IL SALVAGENTE Di Paolo Marcacci

L’aveva detto e ha mantenuto fede al suo “proclama” riservato, se perdonate l’ossimoro: così come era entrato, in punta di piedi, è uscito dalla Roma. In mezzo, una storia bellissima: la storia di Simone Perrotta, che ha corso in salita i suoi primi anni giallorossi; con la rara dote di rispettare il dissenso altrui e di giustificare i fischi che gli piovevano addosso, copiosi.

Una vita da mediano trasformatasi nel successo di un trequartista anomalo ed efficacissimo, inventato da Luciano Spalletti e glorificato dalla partnership tecnica con Francesco Totti: corridoi di velluto per gli spazi aggrediti da Simone, binomio di serate indimenticabili, quando i record erano in positivo e il senso di appartenenza ai colori non aveva bisogno di lezioni di slang.

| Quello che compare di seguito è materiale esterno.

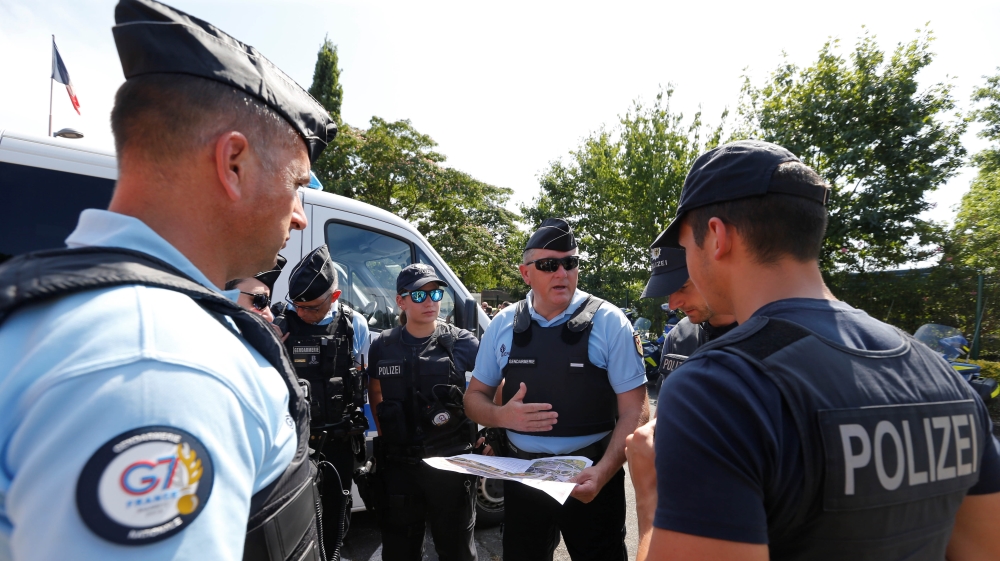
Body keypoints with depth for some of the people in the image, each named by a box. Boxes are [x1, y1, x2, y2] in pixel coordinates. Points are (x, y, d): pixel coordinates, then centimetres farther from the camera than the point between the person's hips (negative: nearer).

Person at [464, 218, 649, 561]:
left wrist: (602, 472, -23)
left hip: (589, 476, -3)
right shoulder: (503, 325, 0)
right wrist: (502, 415, -13)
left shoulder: (609, 322, -9)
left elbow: (634, 410, -9)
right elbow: (474, 397, 9)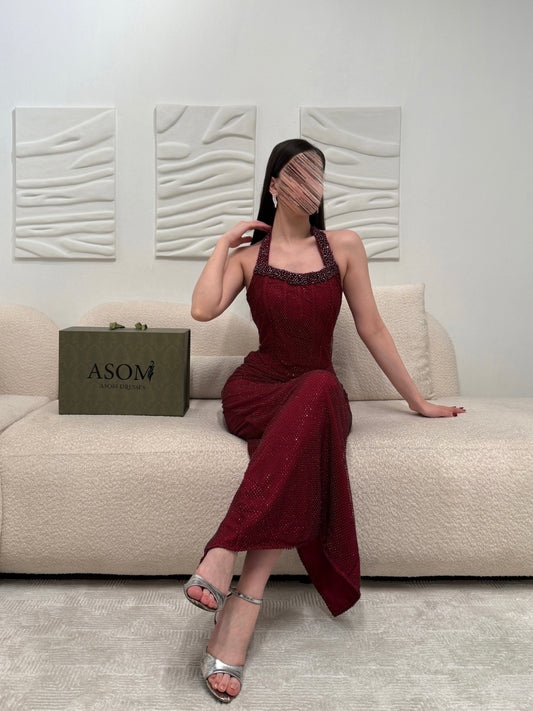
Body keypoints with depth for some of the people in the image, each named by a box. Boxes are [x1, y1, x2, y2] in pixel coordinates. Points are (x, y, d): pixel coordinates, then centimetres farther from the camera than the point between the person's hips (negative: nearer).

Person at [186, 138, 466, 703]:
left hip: (318, 395, 1)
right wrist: (223, 243, 2)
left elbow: (371, 329, 10)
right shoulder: (247, 253, 9)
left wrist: (417, 400, 9)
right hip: (254, 391, -1)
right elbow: (203, 309, -9)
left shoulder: (343, 247, 10)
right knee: (319, 391, -37)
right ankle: (245, 600, -37)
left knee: (321, 390, -38)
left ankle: (223, 555, -38)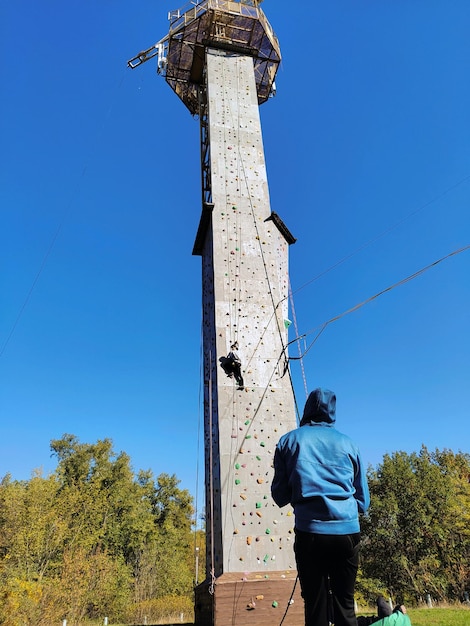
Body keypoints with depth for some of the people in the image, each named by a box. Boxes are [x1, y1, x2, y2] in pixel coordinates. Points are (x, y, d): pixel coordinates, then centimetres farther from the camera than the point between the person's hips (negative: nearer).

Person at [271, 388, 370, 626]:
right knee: (345, 606, 14)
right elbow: (363, 500, 13)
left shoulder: (289, 441, 4)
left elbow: (280, 496, 7)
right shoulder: (347, 443, 7)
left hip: (310, 532, -2)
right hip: (347, 532, 2)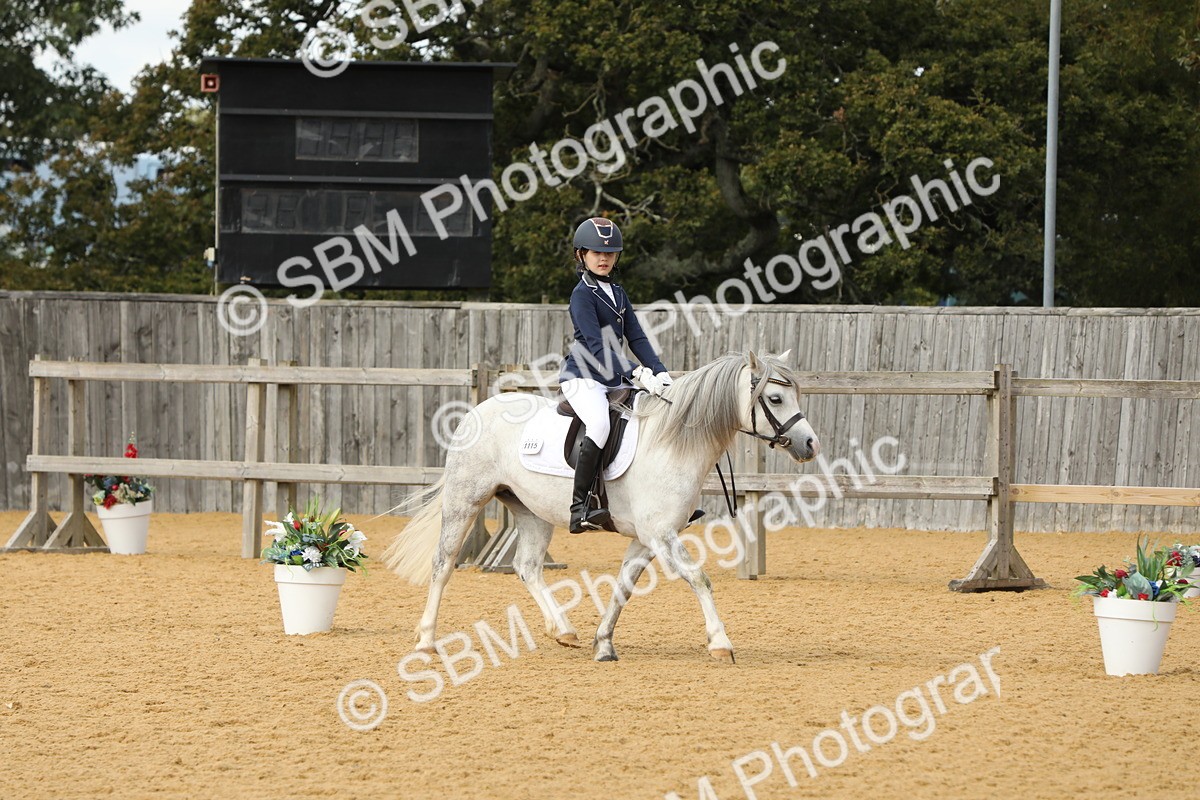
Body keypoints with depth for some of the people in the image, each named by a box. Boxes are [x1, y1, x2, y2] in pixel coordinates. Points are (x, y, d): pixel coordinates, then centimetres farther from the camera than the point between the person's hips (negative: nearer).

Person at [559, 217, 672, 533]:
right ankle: (580, 509, -35)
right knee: (599, 425, -35)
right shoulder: (582, 294, -9)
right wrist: (636, 373, -28)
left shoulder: (617, 293, 16)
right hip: (583, 378, -9)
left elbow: (636, 338, 13)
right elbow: (596, 346, -19)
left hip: (614, 379, 9)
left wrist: (660, 373, -2)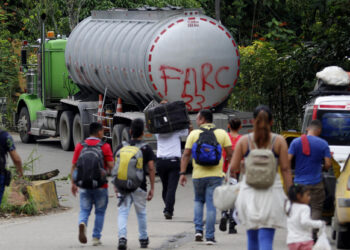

L’uscita di scena che corrisponde al suo carattere non è però quella che la sua evoluzione di giocatore merita: un campionato del Mondo da titolare inamovibile e indispensabile per Marcello Lippi, Coppe Italia e Supercoppa che un paese calcisticamente meritocratico avrebbe fatto passare alla storia come aperitivo di uno scudetto sacrosanto, una continuità di rendimento che si spiega solo con la dedizione assoluta di chi ogni giorno si preoccupa di meritare i privilegi che ha.

Grande giocatore, Simone Perrotta: lo tratteniamo ancora un attimo sulla passerella della storia romanista che, per timidezza, ha percorso troppo in fretta al momento di uscire.